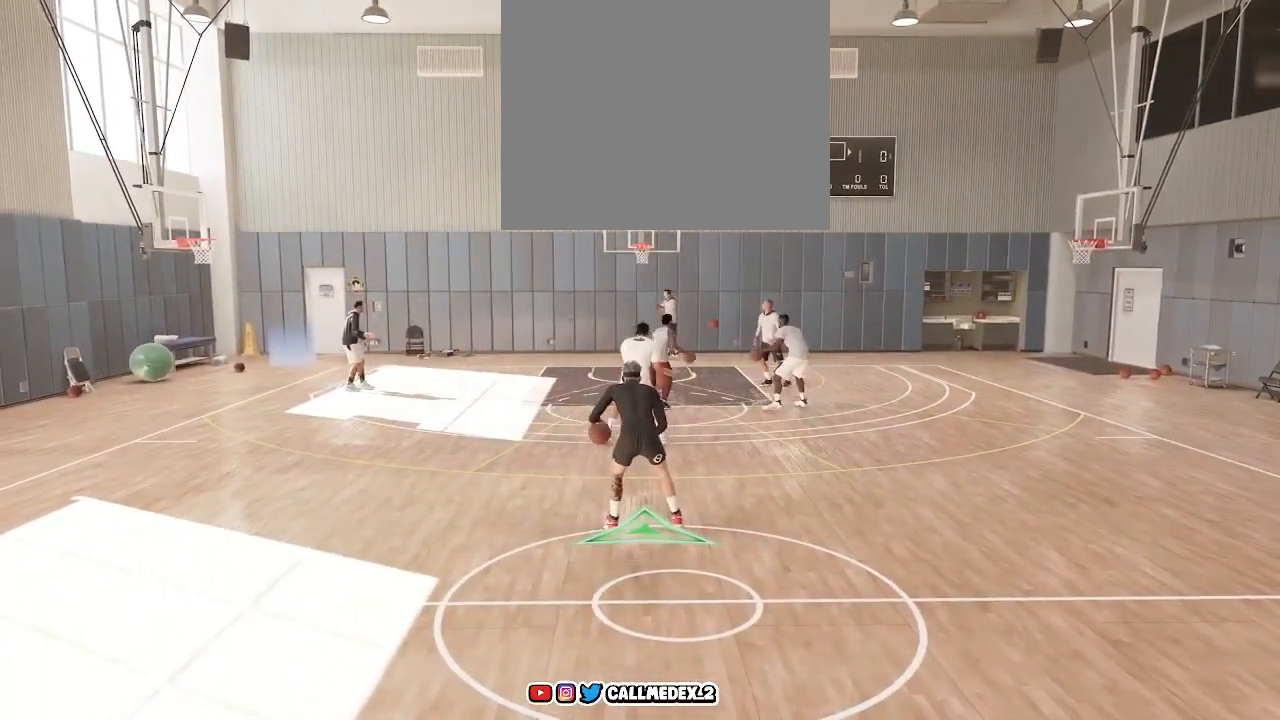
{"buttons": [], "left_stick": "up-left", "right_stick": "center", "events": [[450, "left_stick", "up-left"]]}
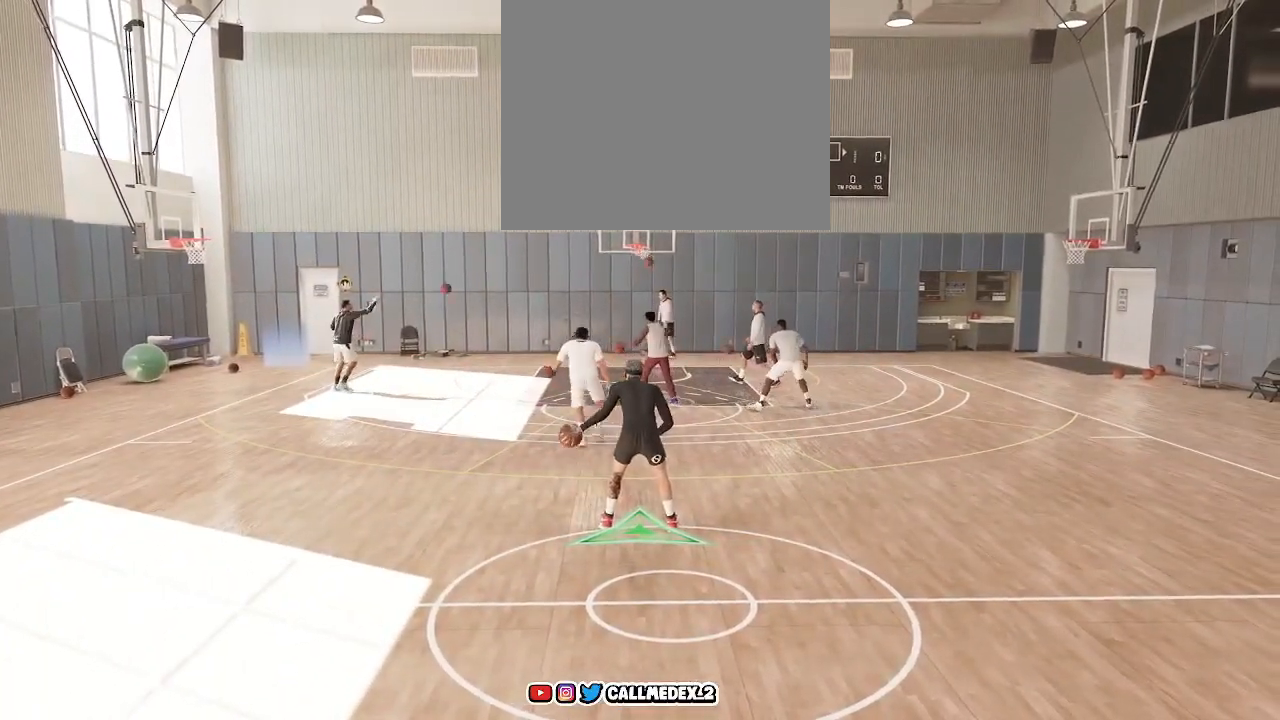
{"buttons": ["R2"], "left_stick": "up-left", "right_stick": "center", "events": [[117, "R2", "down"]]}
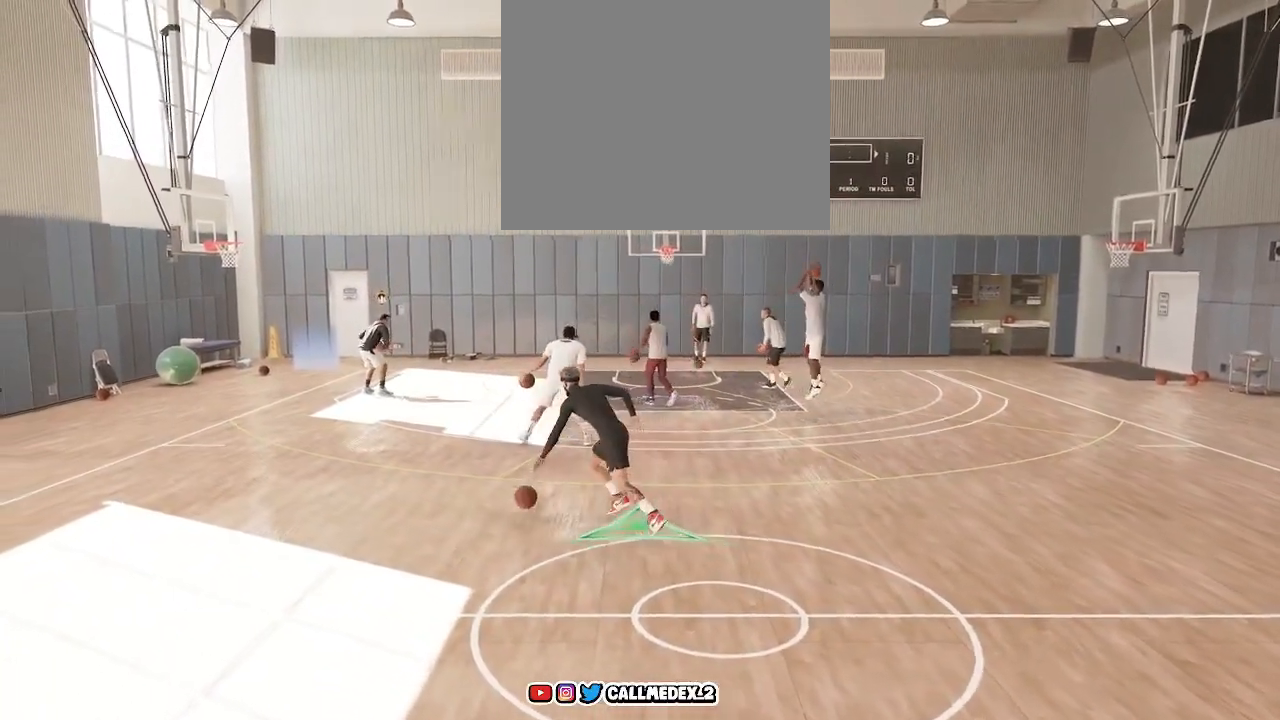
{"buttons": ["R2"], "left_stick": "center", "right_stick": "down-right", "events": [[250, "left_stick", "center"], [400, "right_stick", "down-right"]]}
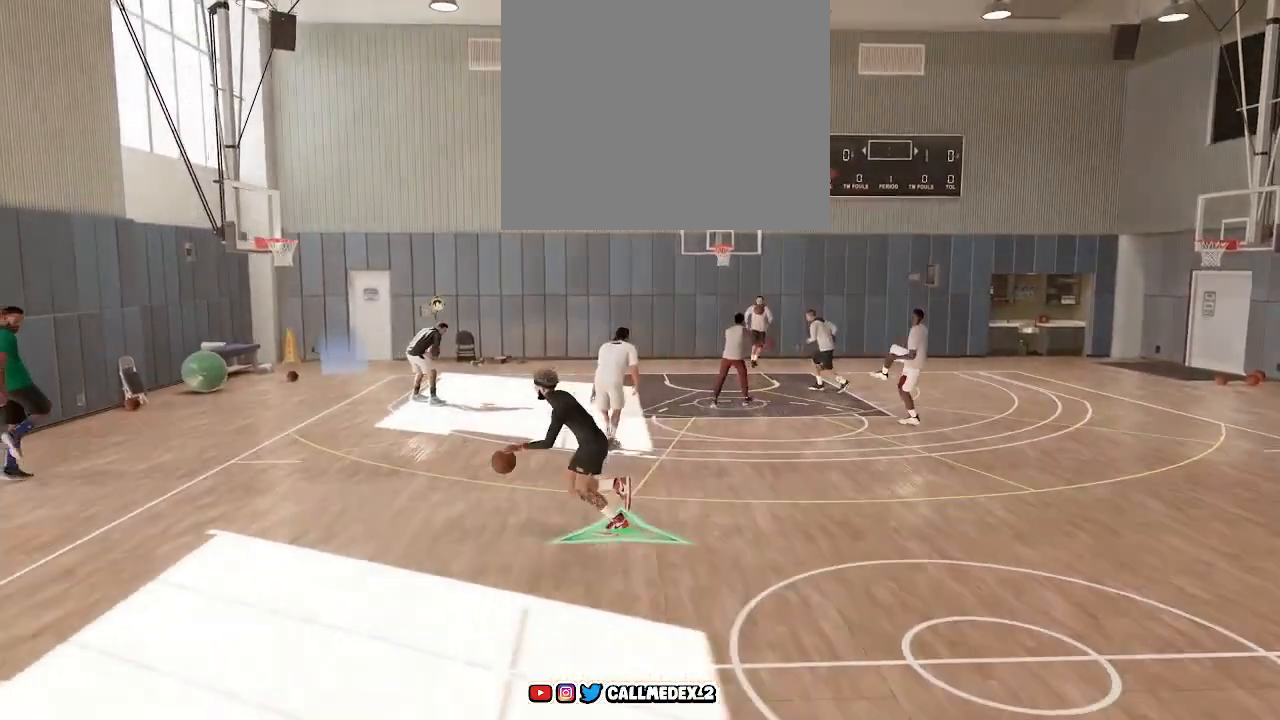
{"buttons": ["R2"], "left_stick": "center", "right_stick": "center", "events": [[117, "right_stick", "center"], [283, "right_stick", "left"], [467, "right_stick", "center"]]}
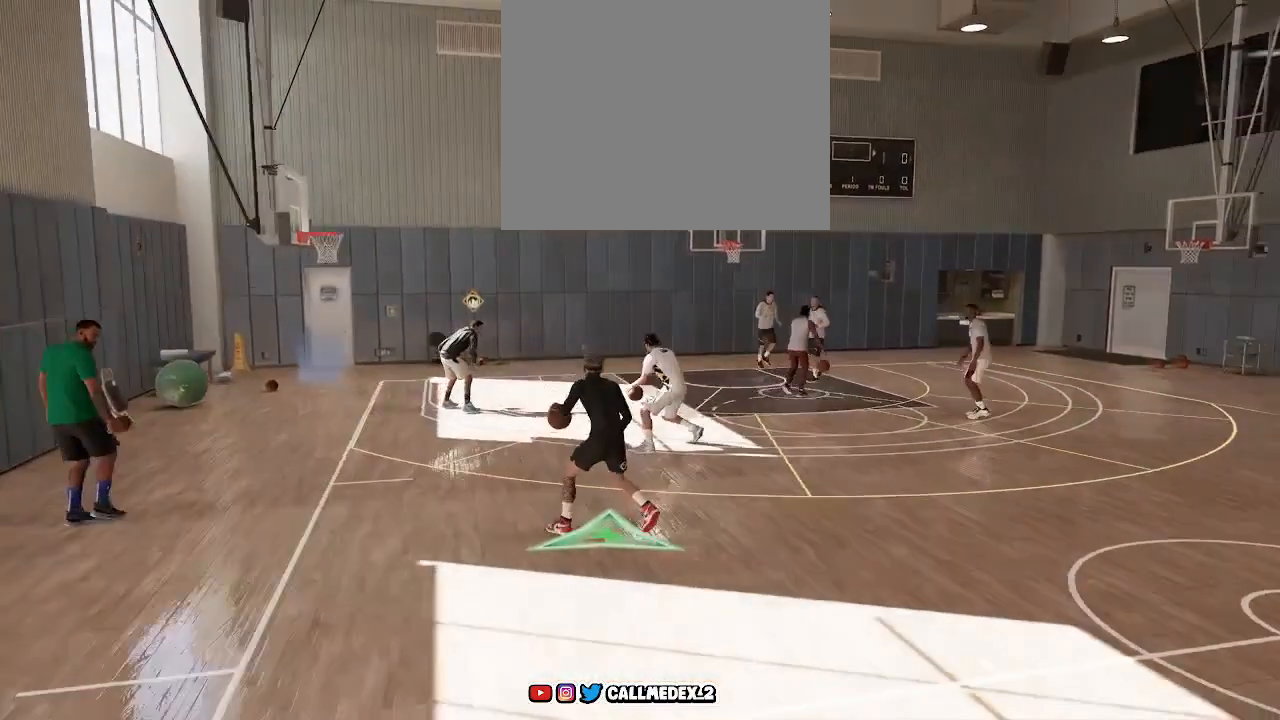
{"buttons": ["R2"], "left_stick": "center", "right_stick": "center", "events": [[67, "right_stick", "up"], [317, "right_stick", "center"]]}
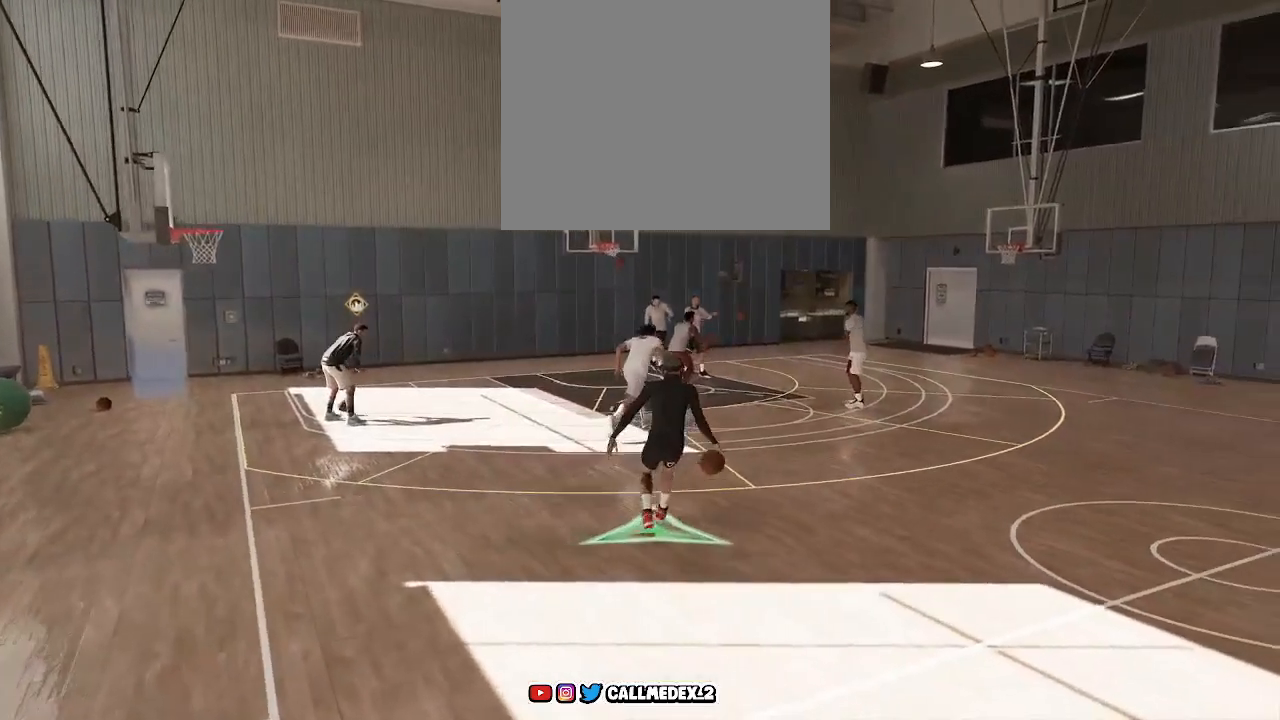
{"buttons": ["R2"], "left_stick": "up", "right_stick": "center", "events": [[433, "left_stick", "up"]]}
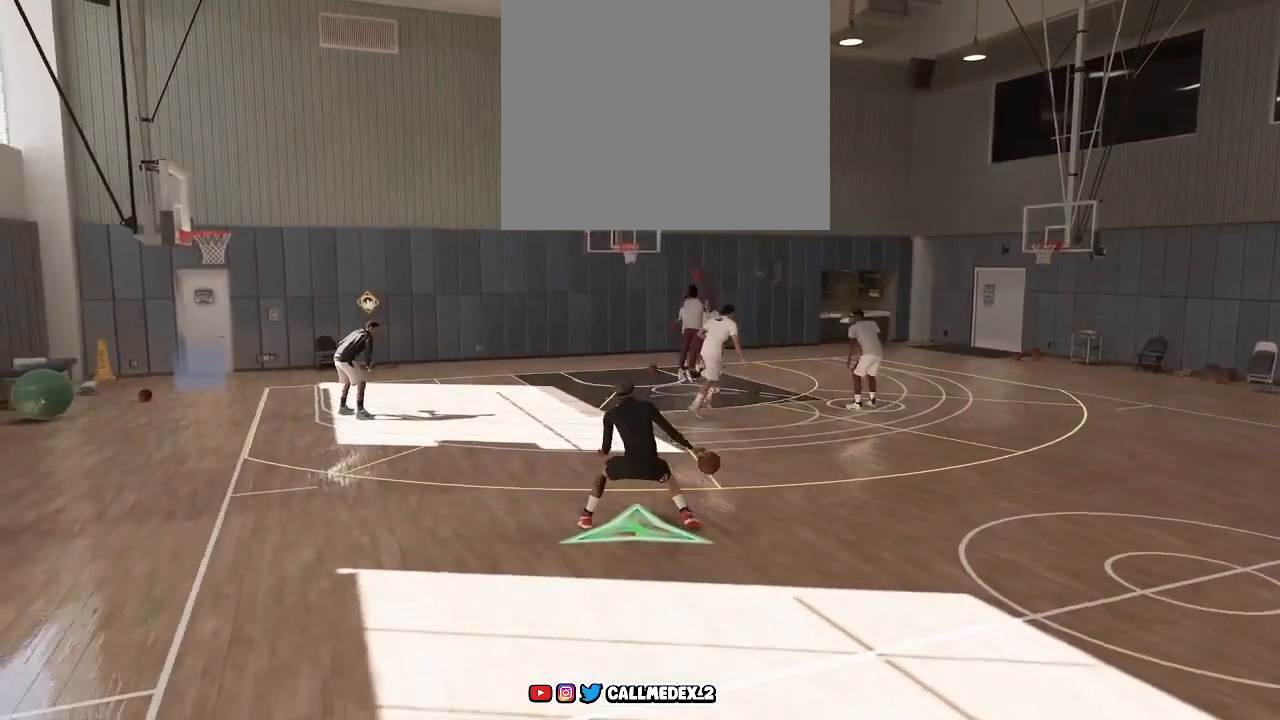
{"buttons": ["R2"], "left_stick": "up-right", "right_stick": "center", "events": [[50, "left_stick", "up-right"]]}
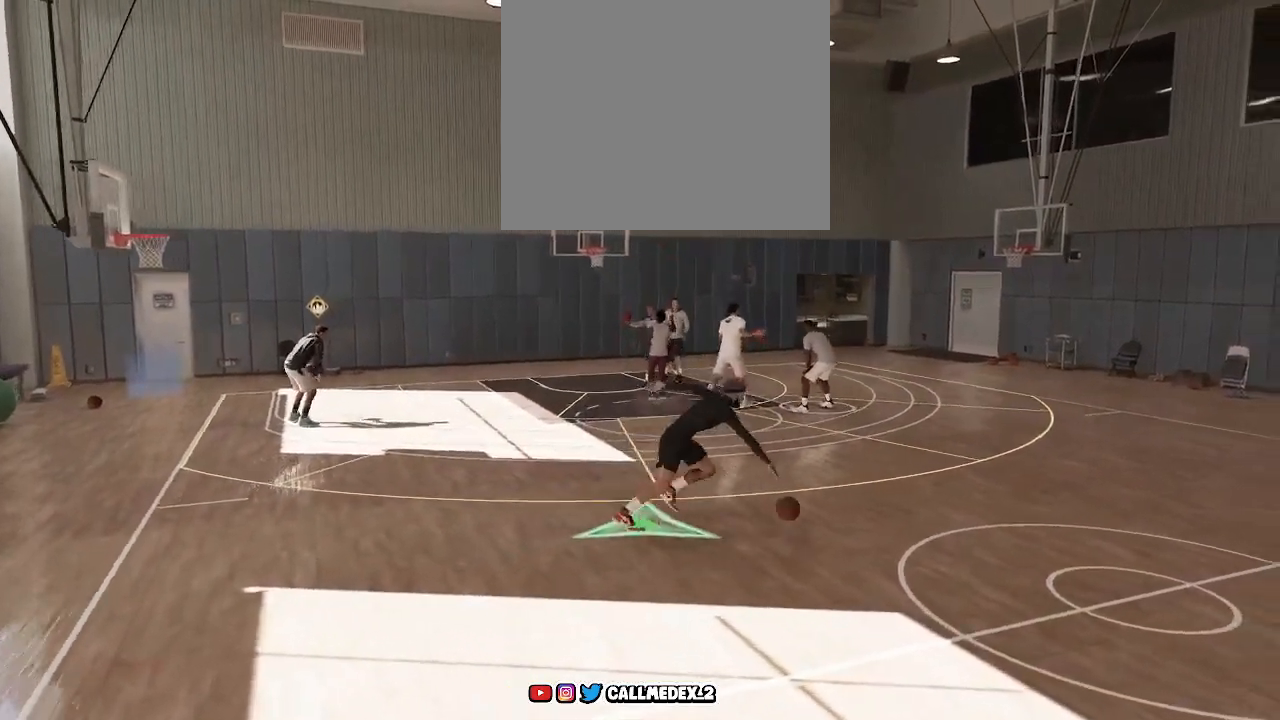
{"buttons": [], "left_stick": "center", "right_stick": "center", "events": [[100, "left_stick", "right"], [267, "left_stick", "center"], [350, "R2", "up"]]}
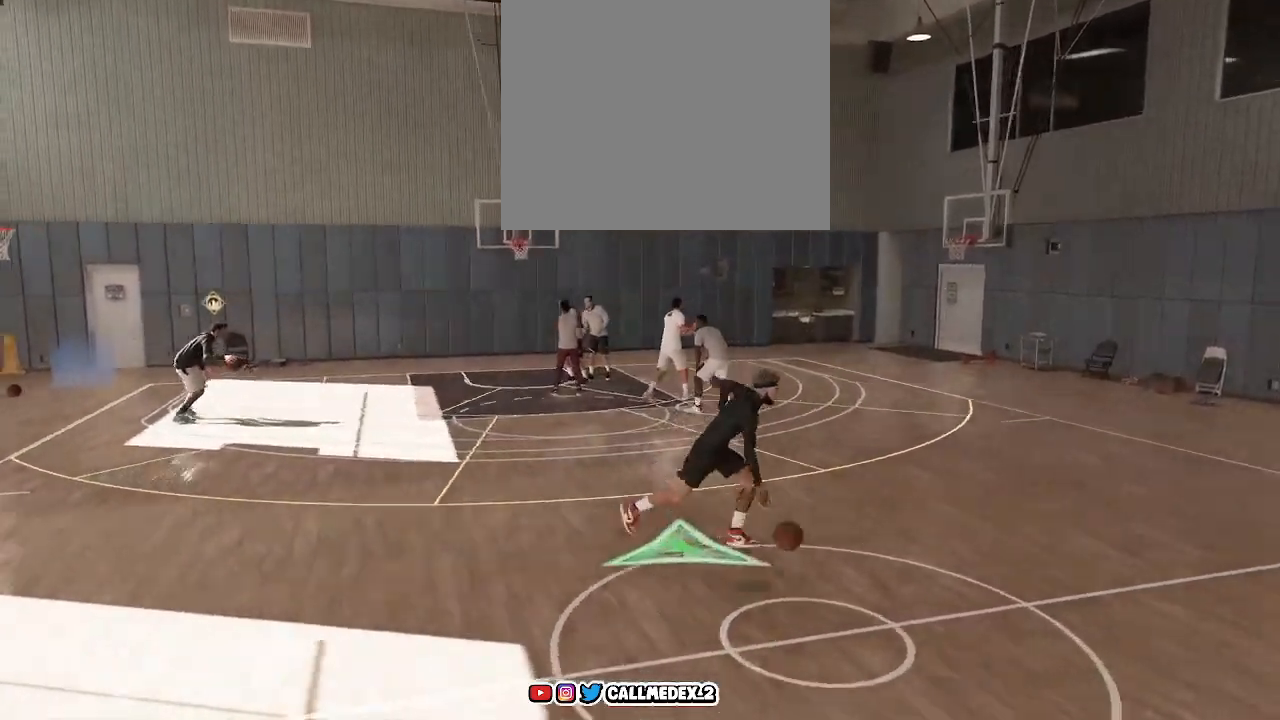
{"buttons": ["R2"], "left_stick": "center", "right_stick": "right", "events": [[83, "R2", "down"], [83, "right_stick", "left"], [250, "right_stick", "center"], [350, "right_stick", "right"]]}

What to produce: Each line above is to be copied exactly, and the pictures are to be dropped.

Task response:
{"buttons": [], "left_stick": "up-left", "right_stick": "center", "events": [[450, "left_stick", "up-left"]]}
{"buttons": ["R2"], "left_stick": "up-left", "right_stick": "center", "events": [[117, "R2", "down"]]}
{"buttons": ["R2"], "left_stick": "center", "right_stick": "down-right", "events": [[250, "left_stick", "center"], [400, "right_stick", "down-right"]]}
{"buttons": ["R2"], "left_stick": "center", "right_stick": "center", "events": [[117, "right_stick", "center"], [283, "right_stick", "left"], [467, "right_stick", "center"]]}
{"buttons": ["R2"], "left_stick": "center", "right_stick": "center", "events": [[67, "right_stick", "up"], [317, "right_stick", "center"]]}
{"buttons": ["R2"], "left_stick": "up", "right_stick": "center", "events": [[433, "left_stick", "up"]]}
{"buttons": ["R2"], "left_stick": "up-right", "right_stick": "center", "events": [[50, "left_stick", "up-right"]]}
{"buttons": [], "left_stick": "center", "right_stick": "center", "events": [[100, "left_stick", "right"], [267, "left_stick", "center"], [350, "R2", "up"]]}
{"buttons": ["R2"], "left_stick": "center", "right_stick": "right", "events": [[83, "R2", "down"], [83, "right_stick", "left"], [250, "right_stick", "center"], [350, "right_stick", "right"]]}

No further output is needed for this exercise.